As intriguing as it is to see Lucas shown in the MiB surveillance files, the Star Wars universe is actually established within Men in Black canon a few minutes earlier.

The scene in question takes place right after Agent J — then still known as NYPD officer James Darrell Edwards III — aces his recruitment tests at MiB HQ. While the other candidates are ushered into a room for neuralyzing, Agent K offers him a job. But J still isn't signing onto the whole notion of aliens on Earth, and asks to be escorted out. Agent K agrees, but first makes a coffee stop in the break room.

And that's when we meet the "Worm Guys." Agent J looks on, stunned, as K talks to the quartet of sarcastic, squirmy little dudes who smoke cigarettes, trade gossip, and spill coffee.

What's so notable isn't how the worms behave, but what language they're speaking. When K interrupts them, they are heard saying, "wanga," followed by a series of other alien phrases (which the agent seems to understand).

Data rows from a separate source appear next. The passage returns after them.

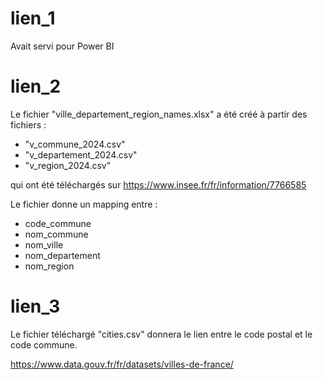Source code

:# lien_1

Avait servi pour Power BI


# lien_2

Le fichier "ville_departement_region_names.xlsx" a été créé à partir des fichiers :

  - "v_commune_2024.csv"
  - "v_departement_2024.csv"
  - "v_region_2024.csv"


qui ont été téléchargés sur https://www.insee.fr/fr/information/7766585

Le fichier donne un mapping entre :

  - code_commune
  - nom_commune
  - nom_ville
  - nom_departement
  - nom_region


# lien_3

Le fichier téléchargé "cities.csv" donnera le lien entre le code postal et le code commune.

https://www.data.gouv.fr/fr/datasets/villes-de-france/
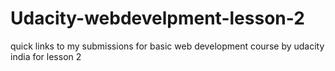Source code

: # Udacity-webdevelpment-lesson-2
quick links to my submissions for basic web development course by udacity india for lesson 2
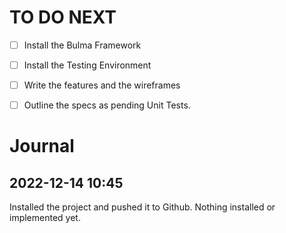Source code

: # TO DO NEXT


- [ ] Install the Bulma Framework
- [ ] Install the Testing Environment
- [ ] Write the features and the wireframes
- [ ] Outline the specs as pending Unit Tests.


# Journal

## 2022-12-14 10:45

Installed the project and pushed it to Github. Nothing installed or implemented yet.
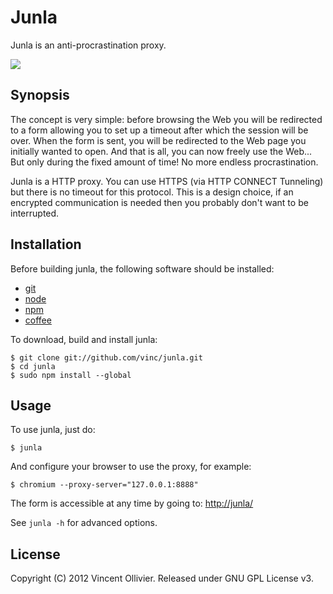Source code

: Junla
=====

Junla is an anti-procrastination proxy.

<img src="http://i.imgur.com/0qhnn.png" />

Synopsis
--------

The concept is very simple: before browsing the Web you will be redirected to
a form allowing you to set up a timeout after which the session will be over.
When the form is sent, you will be redirected to the Web page you initially
wanted to open. And that is all, you can now freely use the Web... But only
during the fixed amount of time! No more endless procrastination.

Junla is a HTTP proxy. You can use HTTPS (via HTTP CONNECT Tunneling) but
there is no timeout for this protocol. This is a design choice, if an
encrypted communication is needed then you probably don't want to be
interrupted.


Installation
------------

Before building junla, the following software should be installed:

* [git](http://git-scm.com/)
* [node](http://nodejs.org/)
* [npm](http://npmjs.org/)
* [coffee](http://coffeescript.org/)

To download, build and install junla:

    $ git clone git://github.com/vinc/junla.git
    $ cd junla
    $ sudo npm install --global


Usage
-----

To use junla, just do:

    $ junla

And configure your browser to use the proxy, for example:

    $ chromium --proxy-server="127.0.0.1:8888"

The form is accessible at any time by going to: [http://junla/](http://junla/)

See `junla -h` for advanced options.


License
-------

Copyright (C) 2012 Vincent Ollivier. Released under GNU GPL License v3.
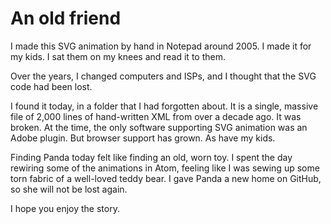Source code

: # An old friend
I made this SVG animation by hand in Notepad around 2005. I made it for my kids. I sat them on my knees and read it to them.

Over the years, I changed computers and ISPs, and I thought that the SVG code had been lost.

I found it today, in a folder that I had forgotten about. It is a single, massive file of 2,000 lines of hand-written XML from over a decade ago. It was broken. At the time, the only software supporting SVG animation was an Adobe plugin. But browser support has grown. As have my kids.

Finding Panda today felt like finding an old, worn toy. I spent the day rewiring some of the animations in Atom, feeling like I was sewing up some torn fabric of a well-loved teddy bear. I gave Panda a new home on GitHub, so she will not be lost again.

I hope you enjoy the story.
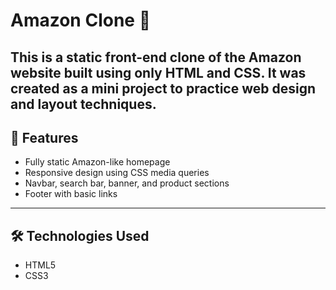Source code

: # Amazon Clone 🛒

This is a static front-end clone of the Amazon website built using only **HTML** and **CSS**. It was created as a mini project to practice web design and layout techniques.
---
## 📌 Features
- Fully static Amazon-like homepage
- Responsive design using CSS media queries
- Navbar, search bar, banner, and product sections
- Footer with basic links
---
## 🛠️ Technologies Used
- HTML5
- CSS3



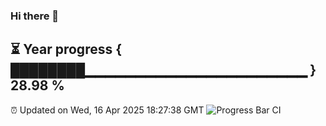 ### Hi there 👋
⏳ Year progress { ████████▁▁▁▁▁▁▁▁▁▁▁▁▁▁▁▁▁▁▁▁▁▁ } 28.98 %
---
⏰ Updated on Wed, 16 Apr 2025 18:27:38 GMT
![Progress Bar CI](https://github.com/liununu/liununu/workflows/Progress%20Bar%20CI/badge.svg)

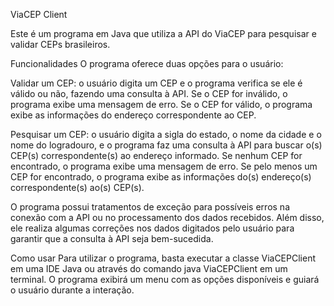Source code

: ViaCEP Client


Este é um programa em Java que utiliza a API do ViaCEP para pesquisar e validar CEPs brasileiros.

Funcionalidades
O programa oferece duas opções para o usuário:

Validar um CEP: o usuário digita um CEP e o programa verifica se ele é válido ou não, fazendo uma consulta à API. Se o CEP for inválido, o programa exibe uma mensagem de erro. Se o CEP for válido, o programa exibe as informações do endereço correspondente ao CEP.

Pesquisar um CEP: o usuário digita a sigla do estado, o nome da cidade e o nome do logradouro, e o programa faz uma consulta à API para buscar o(s) CEP(s) correspondente(s) ao endereço informado. Se nenhum CEP for encontrado, o programa exibe uma mensagem de erro. Se pelo menos um CEP for encontrado, o programa exibe as informações do(s) endereço(s) correspondente(s) ao(s) CEP(s).

O programa possui tratamentos de exceção para possíveis erros na conexão com a API ou no processamento dos dados recebidos. Além disso, ele realiza algumas correções nos dados digitados pelo usuário para garantir que a consulta à API seja bem-sucedida.

Como usar
Para utilizar o programa, basta executar a classe ViaCEPClient em uma IDE Java ou através do comando java ViaCEPClient em um terminal. O programa exibirá um menu com as opções disponíveis e guiará o usuário durante a interação.

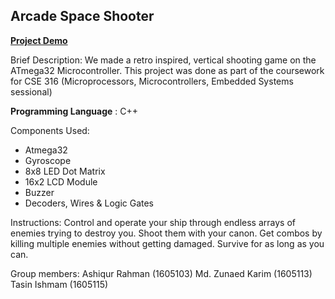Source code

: 
## Arcade Space Shooter

[**Project Demo**](https://www.youtube.com/watch?v=YU9GtbXCtSc)

Brief Description: 
We made a retro inspired, vertical shooting game on the ATmega32 Microcontroller. This project was done as part of the coursework for CSE 316 (Microprocessors, Microcontrollers, Embedded Systems sessional) 

**Programming Language** : C++

Components Used: 
- Atmega32
- Gyroscope
- 8x8 LED Dot Matrix
- 16x2 LCD Module
- Buzzer
- Decoders, Wires & Logic Gates

Instructions: 
Control and operate your ship through endless arrays of enemies trying to destroy you. Shoot them with your canon. Get combos by killing multiple enemies without getting damaged.
Survive for as long as you can.

Group members:
Ashiqur Rahman (1605103)
Md. Zunaed Karim (1605113)
Tasin Ishmam (1605115)
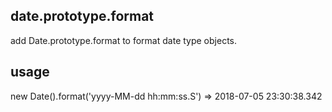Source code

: ## date.prototype.format

add Date.prototype.format to format date type objects.


## usage

new Date().format('yyyy-MM-dd hh:mm:ss.S') => 2018-07-05 23:30:38.342
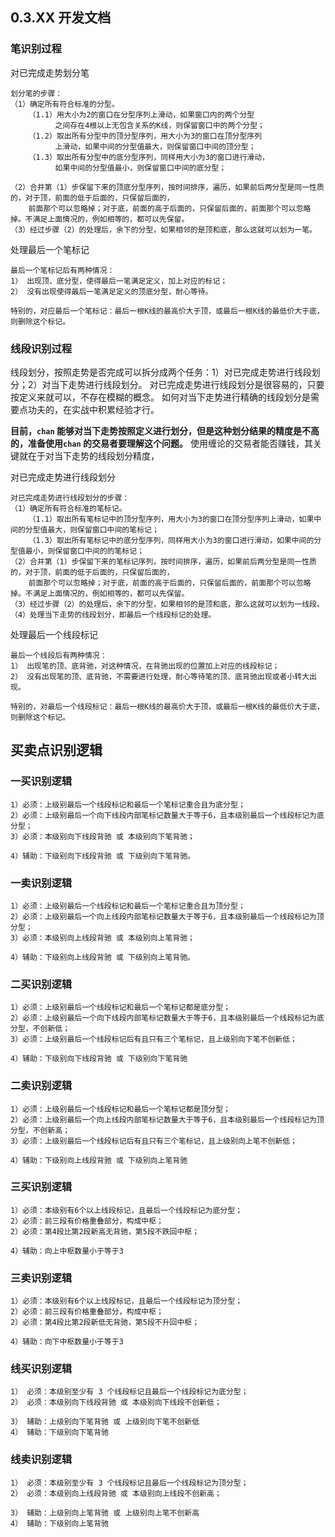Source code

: ## 0.3.XX 开发文档


### 笔识别过程

对已完成走势划分笔

    划分笔的步骤：
    （1）确定所有符合标准的分型。
        （1.1）用大小为2的窗口在分型序列上滑动，如果窗口内的两个分型
              之间存在4根以上无包含关系的K线，则保留窗口中的两个分型；
        （1.2）取出所有分型中的顶分型序列，用大小为3的窗口在顶分型序列
              上滑动，如果中间的分型值最大，则保留窗口中间的顶分型；
        （1.3）取出所有分型中的底分型序列，同样用大小为3的窗口进行滑动，
              如果中间的分型值最小，则保留窗口中间的底分型；
        
    （2）合并第（1）步保留下来的顶底分型序列，按时间排序，遍历，如果前后两分型是同一性质的，对于顶，前面的低于后面的，只保留后面的，
        前面那个可以忽略掉；对于底，前面的高于后面的，只保留后面的，前面那个可以忽略掉。不满足上面情况的，例如相等的，都可以先保留。
    （3）经过步骤（2）的处理后，余下的分型，如果相邻的是顶和底，那么这就可以划为一笔。


处理最后一个笔标记

    最后一个笔标记后有两种情况：
    1） 出现顶、底分型，使得最后一笔满足定义，加上对应的标记；
    2） 没有出现使得最后一笔满足定义的顶底分型，耐心等待。

    特别的，对应最后一个笔标记：最后一根K线的最高价大于顶，或最后一根K线的最低价大于底，则删除这个标记。

### 线段识别过程

线段划分，按照走势是否完成可以拆分成两个任务：1）对已完成走势进行线段划分；2）对当下走势进行线段划分。
对已完成走势进行线段划分是很容易的，只要按定义来就可以，不存在模糊的概念。
如何对当下走势进行精确的线段划分是需要点功夫的，在实战中积累经验才行。

**目前，`chan` 能够对当下走势按照定义进行划分，但是这种划分结果的精度是不高的，准备使用`chan` 的交易者要理解这个问题。**
使用缠论的交易者能否赚钱，其关键就在于对当下走势的线段划分精度，

对已完成走势进行线段划分

    对已完成走势进行线段划分的步骤：
    （1）确定所有符合标准的笔标记。
        （1.1）取出所有笔标记中的顶分型序列，用大小为3的窗口在顶分型序列上滑动，如果中间的分型值最大，则保留窗口中间的笔标记；
        （1.3）取出所有笔标记中的底分型序列，同样用大小为3的窗口进行滑动，如果中间的分型值最小，则保留窗口中间的的笔标记；
    （2）合并第（1）步保留下来的笔标记序列，按时间排序，遍历，如果前后两分型是同一性质的，对于顶，前面的低于后面的，只保留后面的，
        前面那个可以忽略掉；对于底，前面的高于后面的，只保留后面的，前面那个可以忽略掉。不满足上面情况的，例如相等的，都可以先保留。
    （3）经过步骤（2）的处理后，余下的分型，如果相邻的是顶和底，那么这就可以划为一线段。
    （4）处理当下走势的线段划分，即最后一个线段标记的处理。

处理最后一个线段标记

    最后一个线段后有两种情况：
    1） 出现笔的顶、底背驰，对这种情况，在背驰出现的位置加上对应的线段标记；
    2） 没有出现笔的顶、底背驰，不需要进行处理，耐心等待笔的顶、底背驰出现或者小转大出现。

    特别的，对最后一个线段标记：最后一根K线的最高价大于顶，或最后一根K线的最低价大于底，则删除这个标记。
    

## 买卖点识别逻辑


### 一买识别逻辑

    1）必须：上级别最后一个线段标记和最后一个笔标记重合且为底分型；
    2）必须：上级别最后一个向下线段内部笔标记数量大于等于6，且本级别最后一个线段标记为底分型；
    3）必须：本级别向下线段背驰 或 本级别向下笔背驰；

    4）辅助：下级别向下线段背驰 或 下级别向下笔背驰。
    
    
### 一卖识别逻辑
    
    1）必须：上级别最后一个线段标记和最后一个笔标记重合且为顶分型；
    2）必须：上级别最后一个向上线段内部笔标记数量大于等于6，且本级别最后一个线段标记为顶分型；
    3）必须：本级别向上线段背驰 或 本级别向上笔背驰；

    4）辅助：下级别向上线段背驰 或 下级别向上笔背驰。

### 二买识别逻辑

    1）必须：上级别最后一个线段标记和最后一个笔标记都是底分型；
    2）必须：上级别最后一个向下线段内部笔标记数量大于等于6，且本级别最后一个线段标记为底分型，不创新低；
    3）必须：上级别最后一个线段标记后有且只有三个笔标记，且上级别向下笔不创新低；

    4）辅助：下级别向下线段背驰 或 下级别向下笔背驰


### 二卖识别逻辑
    
    1）必须：上级别最后一个线段标记和最后一个笔标记都是顶分型；
    2）必须：上级别最后一个向上线段内部笔标记数量大于等于6，且本级别最后一个线段标记为顶分型，不创新高；
    3）必须：上级别最后一个线段标记后有且只有三个笔标记，且上级别向上笔不创新低；

    4）辅助：下级别向上线段背驰 或 下级别向上笔背驰


### 三买识别逻辑

    1）必须：本级别有6个以上线段标记，且最后一个线段标记为底分型；
    2）必须：前三段有价格重叠部分，构成中枢；
    2）必须：第4段比第2段新高无背驰，第5段不跌回中枢；

    4）辅助：向上中枢数量小于等于3


### 三卖识别逻辑

    1）必须：本级别有6个以上线段标记，且最后一个线段标记为顶分型；
    2）必须：前三段有价格重叠部分，构成中枢；
    2）必须：第4段比第2段新低无背驰，第5段不升回中枢；

    4）辅助：向下中枢数量小于等于3


### 线买识别逻辑

    1） 必须：本级别至少有 3 个线段标记且最后一个线段标记为底分型；
    2） 必须：本级别向下线段背驰 或 本级别向下线段不创新低；

    3） 辅助：上级别向下笔背驰 或 上级别向下笔不创新低
    4） 辅助：下级别向下笔背驰
    
### 线卖识别逻辑
    
    1） 必须：本级别至少有 3 个线段标记且最后一个线段标记为顶分型；
    2） 必须：本级别向上线段背驰 或 本级别向上线段不创新高；

    3） 辅助：上级别向上笔背驰 或 上级别向上笔不创新高
    4） 辅助：下级别向上笔背驰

Agent K retrieves his coffee, and departs as the worms continue to chatter in the strange language.

The moment passes so fast that it is easy to miss, but Star Wars fans might have found it familiar. While a direct translation isn't known, the Worm Guys are speaking in the language known as Huttesse, famously spoken by intergalactic gangster Jabba the Hutt.

Does this make George Lucas an alien?

Also pretty wormy in appearance — although much, much larger — Jabba made his debut in 1983's Star Wars: Episode VI - Return of the Jedi. In that film, he's a kingpin of crime lounging about his palace on the planet Tatooine. Audiences did not learn much about Hutt's backstory in Jedi, but in subsequent appearances in the Star Wars saga, it was revealed that Jabba came from the planet Nal Hutta, which is swampy, fetid, and frequently wet with greasy rain.

It also seems like the kind of place the Worm Guys might have ended up before making their way to Earth — which is a pretty mind-blowing thought exercise. So what is the likely story with the Worm Guys speaking Huttese in this overlooked moment from Men in Black (and then again in 2002's Men in Black 2)?

It could simply be an obscure reference from MiB executive producer Spielberg as a shout out to his friend Lucas. But we prefer to think that director Barry Sonnenfeld was firmly establishing Star Wars within the MiB universe. That would then suggest that not only is George Lucas a legit alien posing as a human under surveillance by agents, he might have even based his galactic saga on real events from his home world.

If so, that means there just might be Jedi and Yoda Babies on their way to earth any minute.